> _Written request_:
Reproduce the entries below word for word.

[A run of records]
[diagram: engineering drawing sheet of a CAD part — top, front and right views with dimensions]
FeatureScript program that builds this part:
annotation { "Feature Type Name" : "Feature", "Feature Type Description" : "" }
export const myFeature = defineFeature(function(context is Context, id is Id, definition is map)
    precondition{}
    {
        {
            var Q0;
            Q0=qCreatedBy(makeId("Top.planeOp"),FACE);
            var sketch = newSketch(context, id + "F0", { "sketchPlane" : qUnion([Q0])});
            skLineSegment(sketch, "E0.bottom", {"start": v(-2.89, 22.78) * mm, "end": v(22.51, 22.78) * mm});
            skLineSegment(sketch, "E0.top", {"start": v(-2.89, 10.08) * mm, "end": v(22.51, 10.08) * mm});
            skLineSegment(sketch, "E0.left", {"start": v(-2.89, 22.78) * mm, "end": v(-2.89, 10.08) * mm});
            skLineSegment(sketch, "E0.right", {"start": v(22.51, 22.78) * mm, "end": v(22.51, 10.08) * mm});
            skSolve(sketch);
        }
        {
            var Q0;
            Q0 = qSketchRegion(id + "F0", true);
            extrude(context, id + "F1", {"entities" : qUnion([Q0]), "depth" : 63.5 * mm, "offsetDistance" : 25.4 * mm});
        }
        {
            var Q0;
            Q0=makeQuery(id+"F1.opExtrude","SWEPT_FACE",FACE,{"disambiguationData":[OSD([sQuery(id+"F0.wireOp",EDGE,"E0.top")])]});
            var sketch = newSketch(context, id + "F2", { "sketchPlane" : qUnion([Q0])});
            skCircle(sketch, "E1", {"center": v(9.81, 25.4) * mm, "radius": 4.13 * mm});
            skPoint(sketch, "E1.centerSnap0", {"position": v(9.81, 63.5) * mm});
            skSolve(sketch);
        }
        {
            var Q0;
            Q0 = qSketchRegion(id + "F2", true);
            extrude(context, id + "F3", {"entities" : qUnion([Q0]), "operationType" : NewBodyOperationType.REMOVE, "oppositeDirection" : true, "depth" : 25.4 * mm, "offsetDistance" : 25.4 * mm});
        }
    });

> _Exercise response_:
[diagram: engineering drawing sheet of a CAD part — top, front and right views with dimensions]
FeatureScript program that builds this part:
annotation { "Feature Type Name" : "Feature", "Feature Type Description" : "" }
export const myFeature = defineFeature(function(context is Context, id is Id, definition is map)
    precondition{}
    {
        {
            var Q0;
            Q0=qCreatedBy(makeId("Top.planeOp"),FACE);
            var sketch = newSketch(context, id + "F0", { "sketchPlane" : qUnion([Q0])});
            skLineSegment(sketch, "E0.bottom", {"start": v(-2.89, 22.78) * mm, "end": v(22.51, 22.78) * mm});
            skLineSegment(sketch, "E0.top", {"start": v(-2.89, 10.08) * mm, "end": v(22.51, 10.08) * mm});
            skLineSegment(sketch, "E0.left", {"start": v(-2.89, 22.78) * mm, "end": v(-2.89, 10.08) * mm});
            skLineSegment(sketch, "E0.right", {"start": v(22.51, 22.78) * mm, "end": v(22.51, 10.08) * mm});
            skSolve(sketch);
        }
        {
            var Q0;
            Q0 = qSketchRegion(id + "F0", true);
            extrude(context, id + "F1", {"entities" : qUnion([Q0]), "depth" : 63.5 * mm, "offsetDistance" : 25.4 * mm});
        }
        {
            var Q0;
            Q0=makeQuery(id+"F1.opExtrude","SWEPT_FACE",FACE,{"disambiguationData":[OSD([sQuery(id+"F0.wireOp",EDGE,"E0.top")])]});
            var sketch = newSketch(context, id + "F2", { "sketchPlane" : qUnion([Q0])});
            skCircle(sketch, "E1", {"center": v(9.81, 25.4) * mm, "radius": 4.13 * mm});
            skPoint(sketch, "E1.centerSnap0", {"position": v(9.81, 63.5) * mm});
            skSolve(sketch);
        }
        {
            var Q0;
            Q0 = qSketchRegion(id + "F2", true);
            extrude(context, id + "F3", {"entities" : qUnion([Q0]), "operationType" : NewBodyOperationType.REMOVE, "oppositeDirection" : true, "depth" : 25.4 * mm, "offsetDistance" : 25.4 * mm});
        }
    });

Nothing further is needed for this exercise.